DATA SUPPLIED
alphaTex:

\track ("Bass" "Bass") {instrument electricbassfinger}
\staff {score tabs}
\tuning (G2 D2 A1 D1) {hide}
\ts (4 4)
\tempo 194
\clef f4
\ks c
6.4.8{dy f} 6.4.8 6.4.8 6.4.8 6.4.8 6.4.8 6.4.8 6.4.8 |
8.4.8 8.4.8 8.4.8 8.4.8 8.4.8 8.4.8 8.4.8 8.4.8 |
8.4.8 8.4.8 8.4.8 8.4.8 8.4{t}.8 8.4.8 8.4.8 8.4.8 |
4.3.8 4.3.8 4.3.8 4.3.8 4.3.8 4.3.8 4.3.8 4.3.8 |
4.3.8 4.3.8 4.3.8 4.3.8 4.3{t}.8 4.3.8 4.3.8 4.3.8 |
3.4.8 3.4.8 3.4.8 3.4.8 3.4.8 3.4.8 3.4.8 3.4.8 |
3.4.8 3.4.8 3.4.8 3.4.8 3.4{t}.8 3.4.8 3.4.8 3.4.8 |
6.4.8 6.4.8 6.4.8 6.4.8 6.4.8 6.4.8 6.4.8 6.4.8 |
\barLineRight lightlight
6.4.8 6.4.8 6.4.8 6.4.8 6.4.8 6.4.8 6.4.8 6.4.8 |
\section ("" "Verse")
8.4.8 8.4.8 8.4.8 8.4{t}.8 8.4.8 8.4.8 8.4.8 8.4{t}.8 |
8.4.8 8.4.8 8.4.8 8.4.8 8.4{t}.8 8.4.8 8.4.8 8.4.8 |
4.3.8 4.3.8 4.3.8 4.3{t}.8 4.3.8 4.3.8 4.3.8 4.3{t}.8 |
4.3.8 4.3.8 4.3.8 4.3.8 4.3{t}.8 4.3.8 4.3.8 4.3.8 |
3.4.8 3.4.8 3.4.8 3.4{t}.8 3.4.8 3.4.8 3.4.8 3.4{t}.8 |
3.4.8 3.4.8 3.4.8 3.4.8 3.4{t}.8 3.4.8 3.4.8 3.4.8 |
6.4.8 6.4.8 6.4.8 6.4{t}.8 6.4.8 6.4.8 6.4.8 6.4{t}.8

JOB
Rewrite all of the rows with "Verse" changed to "Chorus", leaving everything else as it is.

EXERCISE RESULT
alphaTex:

\track ("Bass" "Bass") {instrument electricbassfinger}
\staff {score tabs}
\tuning (G2 D2 A1 D1) {hide}
\ts (4 4)
\tempo 194
\clef f4
\ks c
6.4.8{dy f} 6.4.8 6.4.8 6.4.8 6.4.8 6.4.8 6.4.8 6.4.8 |
8.4.8 8.4.8 8.4.8 8.4.8 8.4.8 8.4.8 8.4.8 8.4.8 |
8.4.8 8.4.8 8.4.8 8.4.8 8.4{t}.8 8.4.8 8.4.8 8.4.8 |
4.3.8 4.3.8 4.3.8 4.3.8 4.3.8 4.3.8 4.3.8 4.3.8 |
4.3.8 4.3.8 4.3.8 4.3.8 4.3{t}.8 4.3.8 4.3.8 4.3.8 |
3.4.8 3.4.8 3.4.8 3.4.8 3.4.8 3.4.8 3.4.8 3.4.8 |
3.4.8 3.4.8 3.4.8 3.4.8 3.4{t}.8 3.4.8 3.4.8 3.4.8 |
6.4.8 6.4.8 6.4.8 6.4.8 6.4.8 6.4.8 6.4.8 6.4.8 |
\barLineRight lightlight
6.4.8 6.4.8 6.4.8 6.4.8 6.4.8 6.4.8 6.4.8 6.4.8 |
\section ("" "Chorus")
8.4.8 8.4.8 8.4.8 8.4{t}.8 8.4.8 8.4.8 8.4.8 8.4{t}.8 |
8.4.8 8.4.8 8.4.8 8.4.8 8.4{t}.8 8.4.8 8.4.8 8.4.8 |
4.3.8 4.3.8 4.3.8 4.3{t}.8 4.3.8 4.3.8 4.3.8 4.3{t}.8 |
4.3.8 4.3.8 4.3.8 4.3.8 4.3{t}.8 4.3.8 4.3.8 4.3.8 |
3.4.8 3.4.8 3.4.8 3.4{t}.8 3.4.8 3.4.8 3.4.8 3.4{t}.8 |
3.4.8 3.4.8 3.4.8 3.4.8 3.4{t}.8 3.4.8 3.4.8 3.4.8 |
6.4.8 6.4.8 6.4.8 6.4{t}.8 6.4.8 6.4.8 6.4.8 6.4{t}.8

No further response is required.